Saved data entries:
★ ★ ★ ★ ★ ★ ★

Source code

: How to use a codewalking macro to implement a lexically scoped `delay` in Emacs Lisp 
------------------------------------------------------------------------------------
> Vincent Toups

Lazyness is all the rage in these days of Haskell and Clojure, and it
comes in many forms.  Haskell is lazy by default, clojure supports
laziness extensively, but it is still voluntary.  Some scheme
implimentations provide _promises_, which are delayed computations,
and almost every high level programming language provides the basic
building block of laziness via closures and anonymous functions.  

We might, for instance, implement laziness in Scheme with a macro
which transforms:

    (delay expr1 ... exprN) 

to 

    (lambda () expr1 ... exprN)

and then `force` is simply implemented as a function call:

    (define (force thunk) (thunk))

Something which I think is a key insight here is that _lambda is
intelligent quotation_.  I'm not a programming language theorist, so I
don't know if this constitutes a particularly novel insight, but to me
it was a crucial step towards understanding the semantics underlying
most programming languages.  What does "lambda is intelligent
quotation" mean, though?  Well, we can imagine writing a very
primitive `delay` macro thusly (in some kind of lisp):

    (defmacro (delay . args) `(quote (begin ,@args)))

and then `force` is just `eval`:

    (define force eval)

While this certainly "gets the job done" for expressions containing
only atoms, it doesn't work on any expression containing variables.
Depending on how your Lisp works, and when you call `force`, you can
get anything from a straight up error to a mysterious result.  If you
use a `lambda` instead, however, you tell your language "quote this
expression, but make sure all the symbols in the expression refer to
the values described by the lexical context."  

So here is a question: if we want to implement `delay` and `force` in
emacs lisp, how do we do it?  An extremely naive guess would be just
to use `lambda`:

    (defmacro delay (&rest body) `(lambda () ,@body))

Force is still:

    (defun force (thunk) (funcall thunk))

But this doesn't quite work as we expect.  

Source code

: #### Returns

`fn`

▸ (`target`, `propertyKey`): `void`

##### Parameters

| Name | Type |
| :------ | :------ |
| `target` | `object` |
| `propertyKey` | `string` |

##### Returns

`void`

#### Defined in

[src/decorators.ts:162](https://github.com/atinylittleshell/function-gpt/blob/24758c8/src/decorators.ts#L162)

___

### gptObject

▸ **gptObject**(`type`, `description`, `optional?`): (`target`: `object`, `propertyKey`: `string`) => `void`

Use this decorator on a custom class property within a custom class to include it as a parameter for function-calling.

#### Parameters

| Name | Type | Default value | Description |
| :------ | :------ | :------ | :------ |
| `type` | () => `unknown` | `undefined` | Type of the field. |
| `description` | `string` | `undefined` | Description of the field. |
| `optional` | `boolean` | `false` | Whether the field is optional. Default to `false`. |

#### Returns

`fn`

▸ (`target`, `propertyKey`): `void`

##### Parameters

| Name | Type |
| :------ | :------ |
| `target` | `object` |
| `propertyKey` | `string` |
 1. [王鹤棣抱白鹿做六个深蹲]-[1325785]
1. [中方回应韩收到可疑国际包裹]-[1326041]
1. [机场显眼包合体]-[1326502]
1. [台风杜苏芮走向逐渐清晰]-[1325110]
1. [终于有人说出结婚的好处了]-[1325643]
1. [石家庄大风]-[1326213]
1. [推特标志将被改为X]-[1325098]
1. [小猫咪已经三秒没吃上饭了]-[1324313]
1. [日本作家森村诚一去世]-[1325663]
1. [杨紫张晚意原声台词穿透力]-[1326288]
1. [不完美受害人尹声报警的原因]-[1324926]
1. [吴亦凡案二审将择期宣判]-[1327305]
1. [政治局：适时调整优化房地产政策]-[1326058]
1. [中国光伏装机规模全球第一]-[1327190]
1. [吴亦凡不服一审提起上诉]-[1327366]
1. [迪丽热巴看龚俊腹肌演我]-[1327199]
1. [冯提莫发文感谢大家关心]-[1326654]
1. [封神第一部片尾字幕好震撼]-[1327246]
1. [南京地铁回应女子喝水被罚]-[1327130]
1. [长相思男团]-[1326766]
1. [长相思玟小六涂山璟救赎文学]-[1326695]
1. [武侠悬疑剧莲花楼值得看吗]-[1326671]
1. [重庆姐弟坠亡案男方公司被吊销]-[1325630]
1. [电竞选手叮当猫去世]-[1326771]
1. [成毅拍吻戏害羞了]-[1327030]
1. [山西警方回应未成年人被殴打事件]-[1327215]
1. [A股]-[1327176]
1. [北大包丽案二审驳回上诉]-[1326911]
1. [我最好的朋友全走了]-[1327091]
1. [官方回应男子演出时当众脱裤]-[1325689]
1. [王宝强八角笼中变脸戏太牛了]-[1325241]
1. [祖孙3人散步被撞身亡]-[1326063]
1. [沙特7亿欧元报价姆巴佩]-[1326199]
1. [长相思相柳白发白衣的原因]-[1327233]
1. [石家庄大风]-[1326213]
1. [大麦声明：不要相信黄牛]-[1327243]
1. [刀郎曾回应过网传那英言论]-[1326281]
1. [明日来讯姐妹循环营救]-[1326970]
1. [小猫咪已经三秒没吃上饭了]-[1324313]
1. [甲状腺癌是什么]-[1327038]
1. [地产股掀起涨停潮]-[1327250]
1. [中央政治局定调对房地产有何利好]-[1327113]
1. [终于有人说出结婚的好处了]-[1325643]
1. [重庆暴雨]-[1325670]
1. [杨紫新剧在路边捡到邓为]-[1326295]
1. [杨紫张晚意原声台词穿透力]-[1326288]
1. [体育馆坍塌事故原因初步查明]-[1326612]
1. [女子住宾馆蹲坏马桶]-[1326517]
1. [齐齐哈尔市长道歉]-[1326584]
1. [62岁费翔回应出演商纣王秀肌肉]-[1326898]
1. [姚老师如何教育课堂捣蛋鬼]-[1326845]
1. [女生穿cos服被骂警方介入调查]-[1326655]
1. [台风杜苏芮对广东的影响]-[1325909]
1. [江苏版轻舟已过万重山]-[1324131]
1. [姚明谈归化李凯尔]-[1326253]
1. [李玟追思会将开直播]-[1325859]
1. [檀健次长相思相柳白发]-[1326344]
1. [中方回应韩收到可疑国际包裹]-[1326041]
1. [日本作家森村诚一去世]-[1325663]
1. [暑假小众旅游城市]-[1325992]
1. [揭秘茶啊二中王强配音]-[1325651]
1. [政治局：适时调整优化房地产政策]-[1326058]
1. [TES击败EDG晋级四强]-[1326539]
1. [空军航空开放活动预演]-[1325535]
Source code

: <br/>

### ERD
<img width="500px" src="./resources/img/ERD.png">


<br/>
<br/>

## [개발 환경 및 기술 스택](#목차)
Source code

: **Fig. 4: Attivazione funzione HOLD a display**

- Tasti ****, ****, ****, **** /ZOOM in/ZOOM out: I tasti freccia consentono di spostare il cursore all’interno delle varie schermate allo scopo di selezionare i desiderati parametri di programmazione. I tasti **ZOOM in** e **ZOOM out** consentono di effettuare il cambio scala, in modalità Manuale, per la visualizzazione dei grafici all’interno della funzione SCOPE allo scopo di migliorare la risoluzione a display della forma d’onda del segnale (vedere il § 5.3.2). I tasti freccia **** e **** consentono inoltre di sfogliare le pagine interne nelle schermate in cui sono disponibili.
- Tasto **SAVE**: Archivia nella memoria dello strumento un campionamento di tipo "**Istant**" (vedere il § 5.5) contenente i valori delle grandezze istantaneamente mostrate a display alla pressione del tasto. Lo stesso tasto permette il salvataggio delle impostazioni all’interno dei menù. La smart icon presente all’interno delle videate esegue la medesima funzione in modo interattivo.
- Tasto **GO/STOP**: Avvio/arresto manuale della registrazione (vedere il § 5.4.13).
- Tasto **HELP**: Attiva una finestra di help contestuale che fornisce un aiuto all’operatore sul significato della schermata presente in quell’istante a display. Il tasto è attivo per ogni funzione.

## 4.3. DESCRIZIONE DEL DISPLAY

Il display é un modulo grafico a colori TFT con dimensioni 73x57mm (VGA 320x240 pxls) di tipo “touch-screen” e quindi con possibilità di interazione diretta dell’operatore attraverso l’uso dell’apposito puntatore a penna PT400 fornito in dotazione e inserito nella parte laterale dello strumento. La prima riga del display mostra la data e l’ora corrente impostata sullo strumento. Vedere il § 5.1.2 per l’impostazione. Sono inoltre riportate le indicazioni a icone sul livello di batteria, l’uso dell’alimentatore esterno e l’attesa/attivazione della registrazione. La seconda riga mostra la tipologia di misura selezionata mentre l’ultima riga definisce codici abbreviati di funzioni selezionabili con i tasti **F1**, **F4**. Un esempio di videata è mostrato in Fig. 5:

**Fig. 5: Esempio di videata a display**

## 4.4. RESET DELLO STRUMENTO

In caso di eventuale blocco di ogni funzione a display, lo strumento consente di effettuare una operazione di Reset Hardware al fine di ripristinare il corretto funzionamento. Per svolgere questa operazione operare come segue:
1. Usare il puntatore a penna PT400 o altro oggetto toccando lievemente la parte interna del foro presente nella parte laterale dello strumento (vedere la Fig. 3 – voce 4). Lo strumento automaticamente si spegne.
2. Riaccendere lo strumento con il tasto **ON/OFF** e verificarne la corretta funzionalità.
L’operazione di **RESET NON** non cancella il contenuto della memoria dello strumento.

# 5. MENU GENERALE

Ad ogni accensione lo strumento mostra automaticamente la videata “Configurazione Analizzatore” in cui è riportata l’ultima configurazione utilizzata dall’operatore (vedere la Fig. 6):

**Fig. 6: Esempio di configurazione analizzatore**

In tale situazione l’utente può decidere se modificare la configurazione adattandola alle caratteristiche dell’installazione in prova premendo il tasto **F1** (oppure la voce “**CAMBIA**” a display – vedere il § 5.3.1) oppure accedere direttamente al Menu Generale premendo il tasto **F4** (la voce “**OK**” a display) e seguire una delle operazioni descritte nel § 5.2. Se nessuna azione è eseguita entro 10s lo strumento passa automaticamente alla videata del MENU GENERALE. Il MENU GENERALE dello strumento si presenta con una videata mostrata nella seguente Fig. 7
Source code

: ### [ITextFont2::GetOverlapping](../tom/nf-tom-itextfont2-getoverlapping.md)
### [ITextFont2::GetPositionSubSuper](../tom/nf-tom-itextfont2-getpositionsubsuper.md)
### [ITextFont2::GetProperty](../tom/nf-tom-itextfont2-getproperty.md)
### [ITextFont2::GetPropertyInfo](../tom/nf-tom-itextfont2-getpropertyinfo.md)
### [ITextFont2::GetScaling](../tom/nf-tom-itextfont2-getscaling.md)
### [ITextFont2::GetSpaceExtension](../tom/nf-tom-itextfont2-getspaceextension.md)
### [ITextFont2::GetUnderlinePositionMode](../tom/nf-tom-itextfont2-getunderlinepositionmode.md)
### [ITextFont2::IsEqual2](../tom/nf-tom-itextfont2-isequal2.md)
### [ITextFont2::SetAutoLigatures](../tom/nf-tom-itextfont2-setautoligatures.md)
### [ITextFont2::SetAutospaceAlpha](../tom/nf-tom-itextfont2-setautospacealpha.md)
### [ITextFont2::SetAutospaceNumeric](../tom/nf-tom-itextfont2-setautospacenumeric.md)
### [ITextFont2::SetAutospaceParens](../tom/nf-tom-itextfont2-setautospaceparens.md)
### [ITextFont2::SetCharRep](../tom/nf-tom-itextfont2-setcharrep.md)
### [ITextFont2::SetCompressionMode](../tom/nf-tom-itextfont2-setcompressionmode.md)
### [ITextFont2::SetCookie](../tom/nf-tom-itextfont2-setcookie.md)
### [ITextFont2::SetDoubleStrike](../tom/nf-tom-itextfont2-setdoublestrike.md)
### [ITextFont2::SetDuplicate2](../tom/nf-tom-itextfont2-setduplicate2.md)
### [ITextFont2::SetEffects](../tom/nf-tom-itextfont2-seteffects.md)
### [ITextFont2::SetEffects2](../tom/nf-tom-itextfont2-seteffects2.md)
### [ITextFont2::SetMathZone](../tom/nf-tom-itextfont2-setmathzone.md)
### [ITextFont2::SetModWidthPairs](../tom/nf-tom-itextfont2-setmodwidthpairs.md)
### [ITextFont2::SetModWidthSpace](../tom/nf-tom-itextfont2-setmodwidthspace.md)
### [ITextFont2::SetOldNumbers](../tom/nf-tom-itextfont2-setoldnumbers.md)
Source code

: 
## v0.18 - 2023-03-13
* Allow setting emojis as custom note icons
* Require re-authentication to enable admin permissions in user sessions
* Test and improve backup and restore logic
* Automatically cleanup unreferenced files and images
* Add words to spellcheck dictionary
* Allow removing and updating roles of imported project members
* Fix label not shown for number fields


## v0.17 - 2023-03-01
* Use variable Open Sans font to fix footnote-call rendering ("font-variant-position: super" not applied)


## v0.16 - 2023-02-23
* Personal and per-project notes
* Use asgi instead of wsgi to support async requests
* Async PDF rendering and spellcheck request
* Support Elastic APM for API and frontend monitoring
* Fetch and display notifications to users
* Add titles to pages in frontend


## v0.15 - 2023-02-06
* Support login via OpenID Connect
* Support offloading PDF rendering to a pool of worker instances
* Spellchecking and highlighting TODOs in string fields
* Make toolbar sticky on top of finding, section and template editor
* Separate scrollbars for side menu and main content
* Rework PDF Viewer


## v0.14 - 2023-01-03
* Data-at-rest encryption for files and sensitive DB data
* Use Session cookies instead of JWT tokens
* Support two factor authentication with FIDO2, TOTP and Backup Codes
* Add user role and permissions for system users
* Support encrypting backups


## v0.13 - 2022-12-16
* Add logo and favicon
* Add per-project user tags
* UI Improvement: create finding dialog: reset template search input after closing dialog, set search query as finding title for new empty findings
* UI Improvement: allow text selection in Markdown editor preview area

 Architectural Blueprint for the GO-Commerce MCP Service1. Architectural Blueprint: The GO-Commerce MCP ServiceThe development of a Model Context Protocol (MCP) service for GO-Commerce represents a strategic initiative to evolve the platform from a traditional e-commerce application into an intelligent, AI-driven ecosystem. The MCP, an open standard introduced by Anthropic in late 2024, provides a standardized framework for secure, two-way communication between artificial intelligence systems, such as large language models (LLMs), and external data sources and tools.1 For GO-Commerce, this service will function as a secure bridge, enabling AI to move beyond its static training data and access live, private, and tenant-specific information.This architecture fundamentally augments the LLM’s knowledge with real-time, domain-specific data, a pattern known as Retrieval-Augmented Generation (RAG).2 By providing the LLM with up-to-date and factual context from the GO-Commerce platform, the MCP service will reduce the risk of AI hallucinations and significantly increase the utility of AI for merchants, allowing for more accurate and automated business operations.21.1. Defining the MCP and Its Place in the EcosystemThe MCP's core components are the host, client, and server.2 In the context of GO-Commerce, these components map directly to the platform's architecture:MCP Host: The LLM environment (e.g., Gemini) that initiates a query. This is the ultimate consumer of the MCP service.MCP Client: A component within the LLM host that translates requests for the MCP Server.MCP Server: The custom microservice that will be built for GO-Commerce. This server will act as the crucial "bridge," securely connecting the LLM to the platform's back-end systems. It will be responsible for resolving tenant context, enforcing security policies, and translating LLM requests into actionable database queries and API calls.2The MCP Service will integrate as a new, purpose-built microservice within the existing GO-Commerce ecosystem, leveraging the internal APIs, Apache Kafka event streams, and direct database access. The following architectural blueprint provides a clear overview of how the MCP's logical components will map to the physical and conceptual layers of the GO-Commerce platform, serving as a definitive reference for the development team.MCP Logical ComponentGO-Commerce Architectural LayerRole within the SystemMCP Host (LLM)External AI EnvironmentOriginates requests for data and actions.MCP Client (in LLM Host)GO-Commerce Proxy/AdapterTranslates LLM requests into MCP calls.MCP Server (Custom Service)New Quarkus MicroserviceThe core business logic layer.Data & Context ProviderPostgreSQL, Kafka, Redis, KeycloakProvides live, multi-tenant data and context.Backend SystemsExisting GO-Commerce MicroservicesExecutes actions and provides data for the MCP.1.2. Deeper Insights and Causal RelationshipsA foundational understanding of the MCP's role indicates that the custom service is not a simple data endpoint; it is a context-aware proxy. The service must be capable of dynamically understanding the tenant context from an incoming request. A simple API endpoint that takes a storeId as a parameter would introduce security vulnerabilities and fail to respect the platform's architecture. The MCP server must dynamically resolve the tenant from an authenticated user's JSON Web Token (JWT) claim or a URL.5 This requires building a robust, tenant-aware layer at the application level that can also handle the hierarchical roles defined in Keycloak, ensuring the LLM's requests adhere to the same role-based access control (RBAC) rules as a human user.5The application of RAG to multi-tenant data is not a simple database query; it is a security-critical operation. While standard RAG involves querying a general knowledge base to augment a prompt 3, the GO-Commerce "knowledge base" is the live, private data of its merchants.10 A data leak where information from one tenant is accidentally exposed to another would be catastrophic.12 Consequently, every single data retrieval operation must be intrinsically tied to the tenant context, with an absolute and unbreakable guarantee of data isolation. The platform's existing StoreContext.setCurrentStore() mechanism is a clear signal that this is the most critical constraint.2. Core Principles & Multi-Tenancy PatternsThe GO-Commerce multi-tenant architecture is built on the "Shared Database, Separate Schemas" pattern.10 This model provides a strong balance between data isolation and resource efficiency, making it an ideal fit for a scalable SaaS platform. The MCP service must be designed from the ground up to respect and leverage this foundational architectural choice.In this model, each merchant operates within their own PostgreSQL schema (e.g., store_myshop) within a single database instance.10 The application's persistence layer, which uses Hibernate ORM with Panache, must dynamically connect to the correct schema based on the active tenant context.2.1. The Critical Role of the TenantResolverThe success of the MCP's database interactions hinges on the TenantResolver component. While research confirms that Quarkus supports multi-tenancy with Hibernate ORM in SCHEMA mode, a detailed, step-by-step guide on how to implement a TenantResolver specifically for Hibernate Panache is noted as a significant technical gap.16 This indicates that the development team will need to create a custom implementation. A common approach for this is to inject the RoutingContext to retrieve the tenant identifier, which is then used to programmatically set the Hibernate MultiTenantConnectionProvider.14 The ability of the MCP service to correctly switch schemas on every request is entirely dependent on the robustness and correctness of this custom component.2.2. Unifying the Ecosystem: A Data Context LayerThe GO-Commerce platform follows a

★ ★ ★ ★ ★ ★ ★

== EXERCISE PROMPT ==
Return every line of the records that contains the word "just", treating uppercase and lowercase as different.

== SOLUTION FOR THIS EXERCISE ==
and then `force` is just `eval`:
emacs lisp, how do we do it?  An extremely naive guess would be just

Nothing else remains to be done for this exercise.